3.1. Configuring the Resource Manager Factory Service

Edit $GLOBUS_LOCATION/etc/metascheduler/resourcemanager-config.xml and specify a "cluster" section for each resource manager you will be accessing through the RM Adapter.

You must define the following elements:

  • name: the name by which this cluster can be referenced.
  • type: the type of resource manager. Currently only supports type "LSF".
  • host: the host where the resource manager can be contacted. For LSF, this is the host which is running the gabd.
  • port: the port number where the resource manager can be contacted. For LSF, this is specified in $LSF_ENVDIR/ga.conf.

3.2. Configuring CSF

Edit $GLOBUS_LOCATION/etc/metascheduler/metascheduler-config.xml and specify:

  • GISHandle: the endpoint of the local Index Service.
  • registryHandle: the endpoint of the local container registry.
[Note]Note

Do not use 'localhost' or 127.0.0.1 within the endpoint. Use the actual host IP address or fully qualified host name.

3.3.  Configuring the Queuing Service

Edit $GLOBUS_LOCATION/etc/metascheduler/metascheduler-config.xml in the section "queueConfig". By default, there are no queues configured in CSF. Any job submission to a queue will fail. Each queue has its own configuration section, in which you can specify:

  • name: this attribute on the queueConfig element specifies the name by which this queue is referenced.
  • plugin: the name of the class that implements the com.platform.metascheduler.impl.schedPlugin interface. The default plugin (schedPluginDefault) is always loaded for a queue regardless whether it is defined in the queue configuration. If the plugin doesn't exist or does not implement the schedPlugin interface, it will not be loaded. You can specify as many plugins for a queue as you wish.
  • scheduleInterval: the interval in seconds between scheduling cycles. Its value is and integer between 5 and 600. This parameter is optional, and if not defined will default to 30 seconds. This is a parameter of schedPluginDefault.
  • throttle: this is a parameter for the throttle scheduler plugin (com.platform.metascheduler.impl.schedThrottle), and sets the maximum number of jobs that can be dispatched to a back end resource manager in each scheduling cycle. The value is an integer greater than 0.

3.4. Support for multiple GT 4.0 hosting environments

CSF supports the management of jobs and reservations across resource managers hosted in multiple GT 4.0 containers which are part of the same Virtual Organization (VO) (i.e. they trust the same CAs). The multiple container support allows CSF services running in one container to send jobs to the Resource Manager Adapters in another container,etc. In order to support this behaviour, there needs to be a central Index Service for storing information about the different RM Adapters in the VO. This Index Service must be hosted in a container that doesn't host the CSF services.

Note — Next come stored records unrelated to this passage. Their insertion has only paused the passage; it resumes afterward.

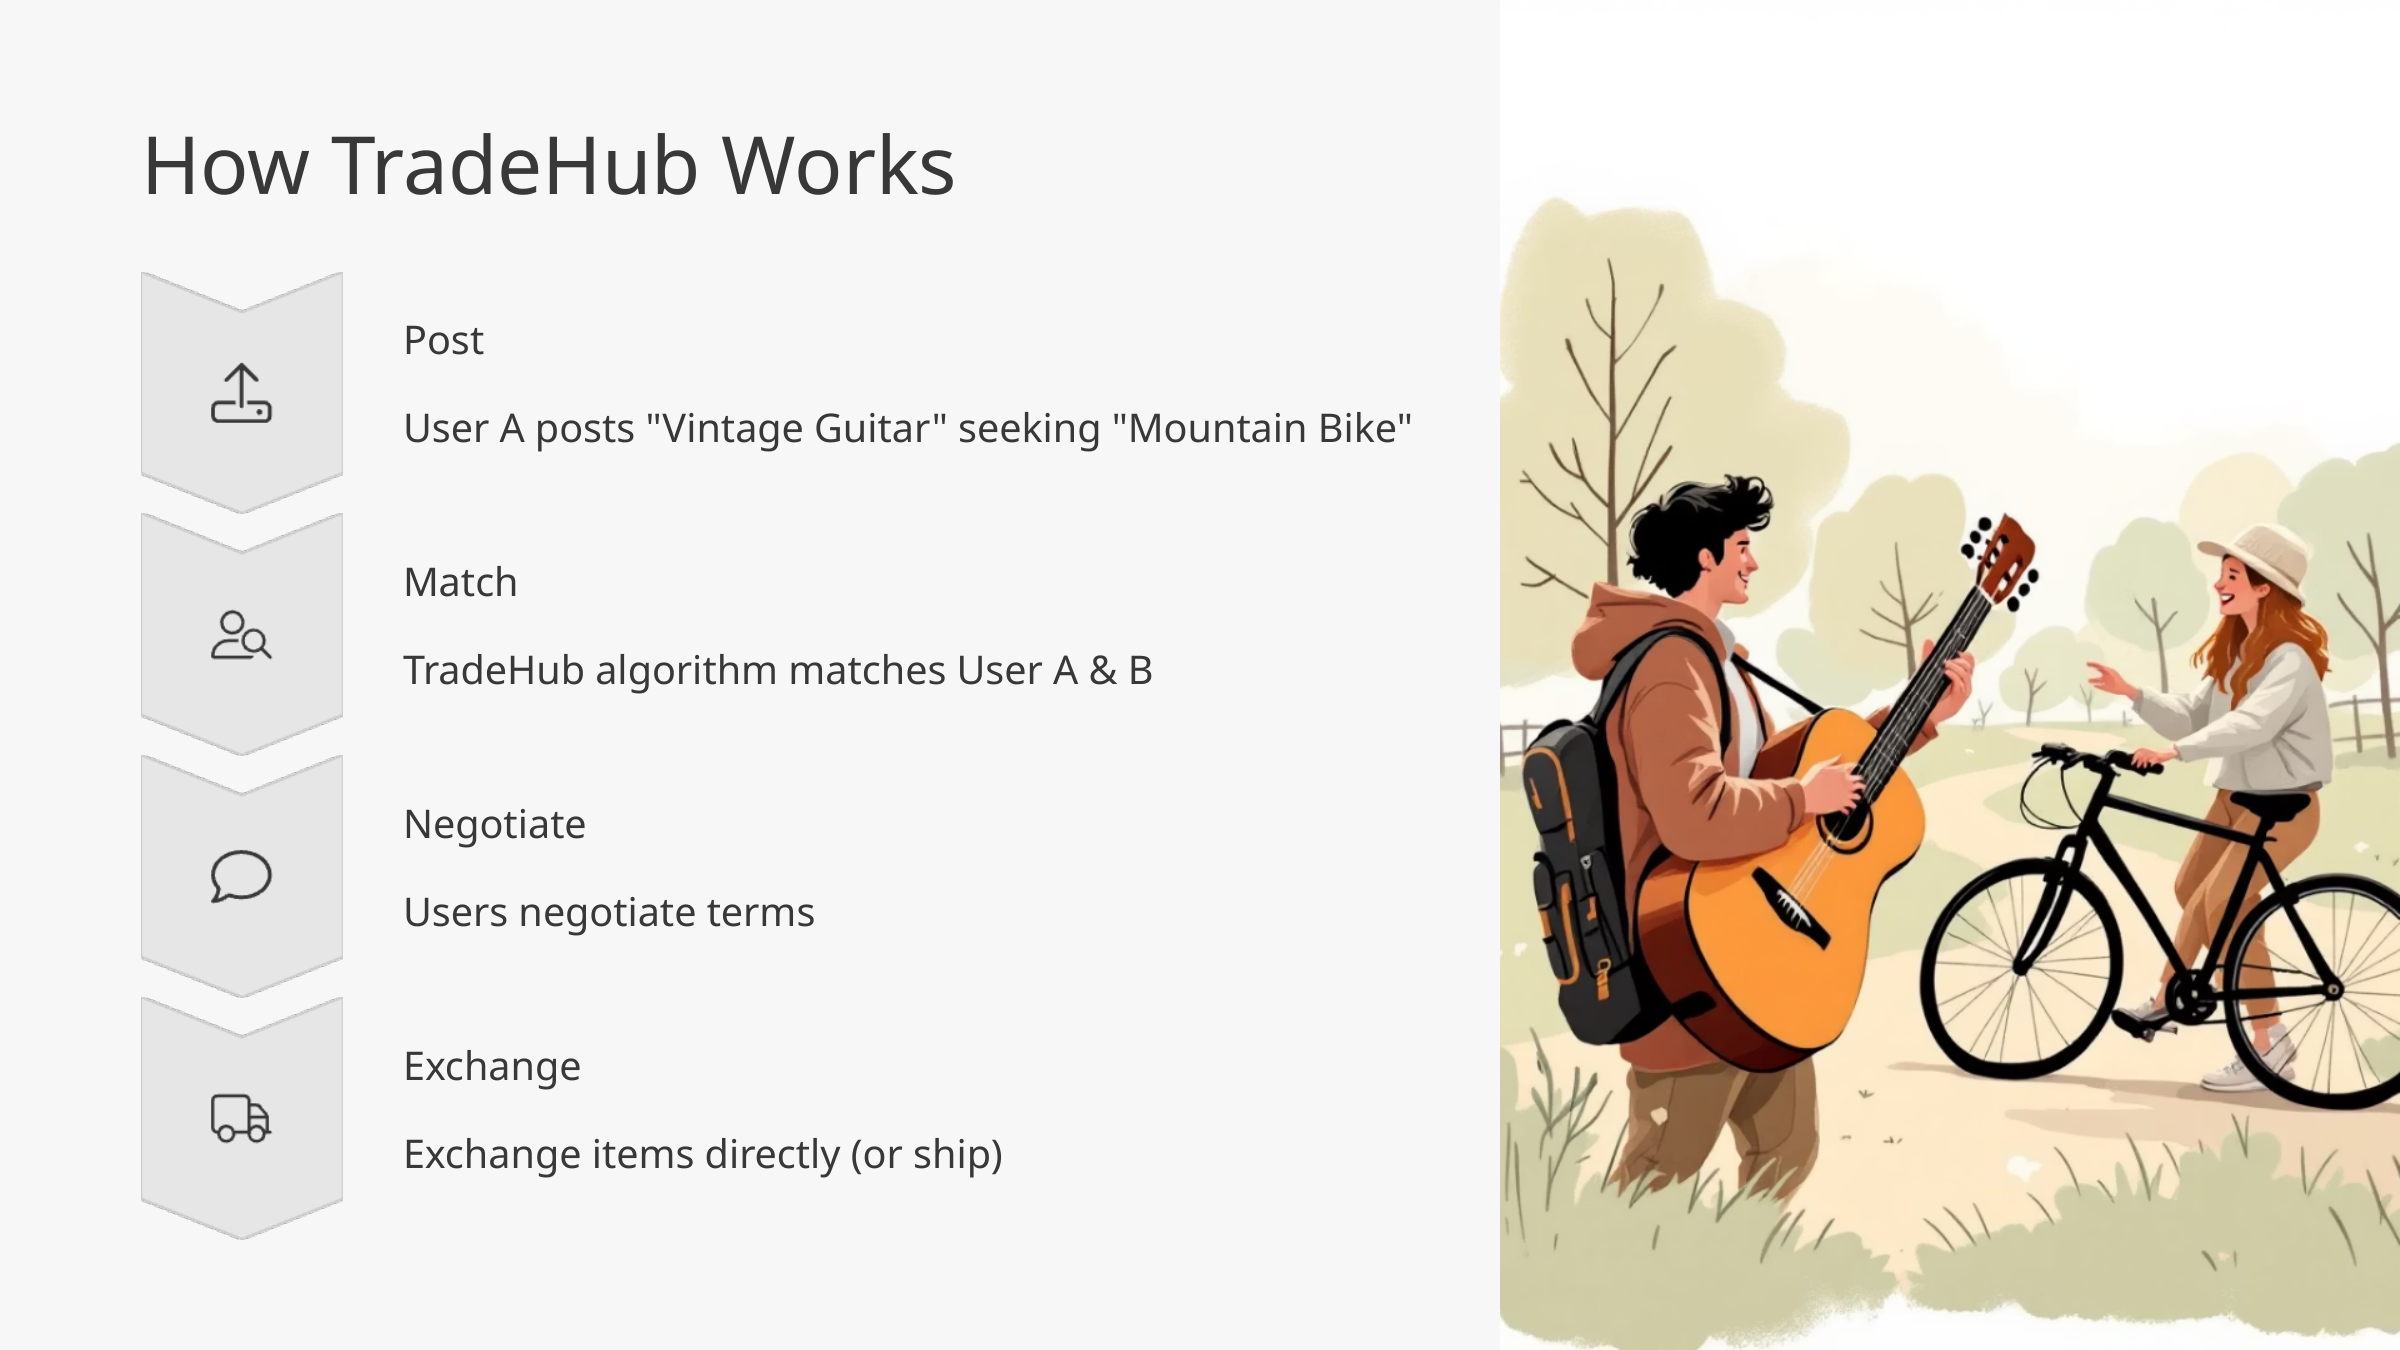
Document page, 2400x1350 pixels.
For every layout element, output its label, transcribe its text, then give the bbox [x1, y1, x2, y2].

picture [141, 272, 343, 1240]
text_box Exchange items directly (or ship) [403, 1112, 1359, 1177]
text_box Exchange [403, 1038, 807, 1089]
picture [1499, 0, 2400, 1350]
text_box TradeHub algorithm matches User A & B [403, 628, 1359, 694]
text_box Post [403, 312, 807, 363]
text_box Users negotiate terms [403, 870, 1359, 936]
text_box User A posts "Vintage Guitar" seeking "Mountain Bike" [403, 386, 1359, 452]
text_box How TradeHub Works [141, 110, 948, 212]
text_box Negotiate [403, 796, 807, 847]
text_box Match [403, 554, 807, 605]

In order to set up this configuration, the following steps should be taken:

  • On the hosts running the CSF services for the VO (1 or more hosts), edit $GLOBUS_LOCATION/etc/metascheduler/metascheduler-config.xml and set the endpoint of the central Index Service for the VO in:

    • The ReservationConfig section, in the CommunityGISHandle element.
    • The queueConfig section for each queue you want to use remote RM Adapters, in the communityGisHandle parameter.

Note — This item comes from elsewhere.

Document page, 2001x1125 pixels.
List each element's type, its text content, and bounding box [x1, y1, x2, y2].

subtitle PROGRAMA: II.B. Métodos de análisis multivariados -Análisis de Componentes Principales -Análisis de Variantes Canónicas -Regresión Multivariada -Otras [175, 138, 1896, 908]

  • On the host running the central Index Service, edit $GLOBUS_LOCATION/etc/globus_wsrf_mds_index/hierarchy.xml, and configure the location of the Index Services running in the containers running CSF as downstream elements.

4. Deploying

There are no further deployment instructions other than what is detail in the GT 4.0 System Administrator's Guide.

5. Testing

There are currently no tests for Platform CSF.

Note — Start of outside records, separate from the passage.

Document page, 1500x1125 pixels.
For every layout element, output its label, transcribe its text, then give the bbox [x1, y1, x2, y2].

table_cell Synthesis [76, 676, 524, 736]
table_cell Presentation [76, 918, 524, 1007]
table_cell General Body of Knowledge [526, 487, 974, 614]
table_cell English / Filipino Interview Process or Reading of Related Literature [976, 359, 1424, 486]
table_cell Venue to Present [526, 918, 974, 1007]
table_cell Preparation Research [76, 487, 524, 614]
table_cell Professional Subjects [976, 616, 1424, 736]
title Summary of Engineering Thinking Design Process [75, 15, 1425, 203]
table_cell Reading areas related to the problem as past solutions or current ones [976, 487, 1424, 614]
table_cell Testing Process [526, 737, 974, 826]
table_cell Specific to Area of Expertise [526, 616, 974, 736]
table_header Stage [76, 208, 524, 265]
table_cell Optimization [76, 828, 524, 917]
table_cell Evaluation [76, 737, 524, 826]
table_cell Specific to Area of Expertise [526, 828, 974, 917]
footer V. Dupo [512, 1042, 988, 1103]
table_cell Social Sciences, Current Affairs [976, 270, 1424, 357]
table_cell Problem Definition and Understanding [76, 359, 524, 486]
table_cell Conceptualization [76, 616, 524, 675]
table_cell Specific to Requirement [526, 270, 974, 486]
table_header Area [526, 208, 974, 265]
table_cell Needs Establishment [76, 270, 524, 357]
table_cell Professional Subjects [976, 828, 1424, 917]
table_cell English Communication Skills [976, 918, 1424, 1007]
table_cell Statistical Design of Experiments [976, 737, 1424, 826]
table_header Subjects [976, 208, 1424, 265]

6. Security considerations

No special security considerations exist at this time.

7. Troubleshooting

7.1. Cannot create a queue

If you can't create a queue, check out if the queue is configured in $GLOBUS_LOCATION/etc/metascheduler/metascheduler-config.xml.

7.2.  RM Adapter cannot connect to resource manager

If the container log shows messages that the RM Adapter can't connect to the back end resource manager (i.e. LSF), check that LSF daemons are started and that the LSF gabd is also running. Also check that the host name and port number in $GLOBUS_LOCATION/etc/metascheduler/resourcemanager-config.xml corresponds to the settings in ga.conf.